Province of Taranto
|Province of Taranto|
Map highlighting the location of the province of Taranto in Italy
|• President||Giovanni Florido|
|• Total||2,437 km2 (941 sq mi)|
|• Density||240/km2 (610/sq mi)|
|Time zone||CET (UTC+1)|
|• Summer (DST)||CEST (UTC+2)|
The province of Taranto (Italian: provincia di Taranto), previously known as the province of the Ionian, is a province in the Apulia region of Italy. Its capital is the city of Taranto. It has an area of 2,437 square kilometres (941 sq mi), and a total population of 578,465 (2001). There are 29 comuni (singular: comune) in the province, all of which are listed at comunes of the Province of Taranto. The coat of arms of the province contains a scorpion, which Pyrrhus is thought to have saw when looking down at Taranto.

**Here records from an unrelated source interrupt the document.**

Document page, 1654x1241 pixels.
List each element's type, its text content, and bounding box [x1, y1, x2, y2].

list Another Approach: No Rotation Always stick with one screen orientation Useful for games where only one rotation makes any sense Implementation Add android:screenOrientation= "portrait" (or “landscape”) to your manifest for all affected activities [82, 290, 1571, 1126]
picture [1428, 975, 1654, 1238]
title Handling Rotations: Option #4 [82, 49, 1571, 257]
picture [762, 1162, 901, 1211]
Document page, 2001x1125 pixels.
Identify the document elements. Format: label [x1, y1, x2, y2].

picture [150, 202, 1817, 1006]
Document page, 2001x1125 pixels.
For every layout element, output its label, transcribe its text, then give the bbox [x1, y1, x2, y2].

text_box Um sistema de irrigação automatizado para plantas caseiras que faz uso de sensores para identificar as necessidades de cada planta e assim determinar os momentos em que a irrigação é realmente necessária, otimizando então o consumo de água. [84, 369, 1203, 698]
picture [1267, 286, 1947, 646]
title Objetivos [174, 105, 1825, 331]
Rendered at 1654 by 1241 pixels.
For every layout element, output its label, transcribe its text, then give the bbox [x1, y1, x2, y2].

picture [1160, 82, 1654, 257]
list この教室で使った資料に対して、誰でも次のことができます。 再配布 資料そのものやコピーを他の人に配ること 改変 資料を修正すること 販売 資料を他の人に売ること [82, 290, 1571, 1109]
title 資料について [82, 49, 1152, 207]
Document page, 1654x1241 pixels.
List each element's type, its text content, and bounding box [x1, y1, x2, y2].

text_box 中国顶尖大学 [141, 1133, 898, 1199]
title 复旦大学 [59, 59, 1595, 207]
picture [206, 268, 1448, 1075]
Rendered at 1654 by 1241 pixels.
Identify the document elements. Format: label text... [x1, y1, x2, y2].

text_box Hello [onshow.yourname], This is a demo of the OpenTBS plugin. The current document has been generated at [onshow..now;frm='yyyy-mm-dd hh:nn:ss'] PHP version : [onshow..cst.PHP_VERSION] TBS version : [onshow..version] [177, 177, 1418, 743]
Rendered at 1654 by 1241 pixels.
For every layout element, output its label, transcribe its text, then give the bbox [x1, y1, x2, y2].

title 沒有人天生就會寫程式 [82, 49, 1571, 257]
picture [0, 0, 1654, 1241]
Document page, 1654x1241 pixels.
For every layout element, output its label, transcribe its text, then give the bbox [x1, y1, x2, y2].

When Italy was unified, the province of Lecce was formed; the western section of this later became the current province of Taranto. On 23 September 1923, Taranto became the capital of a new province based on the ancient Terra d'Otranto, in recognition of the important role the city had served since ancient times. Until 1951, the new province was called the "Province of the Ionian".
The scorpion on the city's coat of arms may have been used as its emblem in ancient times, on the suggestion of Pyrrhus of Epirus, who was an ally of Taranto in a war against Rome: the scorpion is shown lying on its back with three lilies, holding the crown of the Principality of Taranto between its claws. Pyrrhus, who was king of Epirus, looked down on the city from the hills that surround it and had the idea that its shape was like the figure of a scorpion. This emblem has also been seen as a psychological deterrent to the city's enemies, who came to look on Magna Graecia as being as dangerous as a scorpion. The earliest verified use of a scorpion on the coat of arms of Taranto is from 400 AD.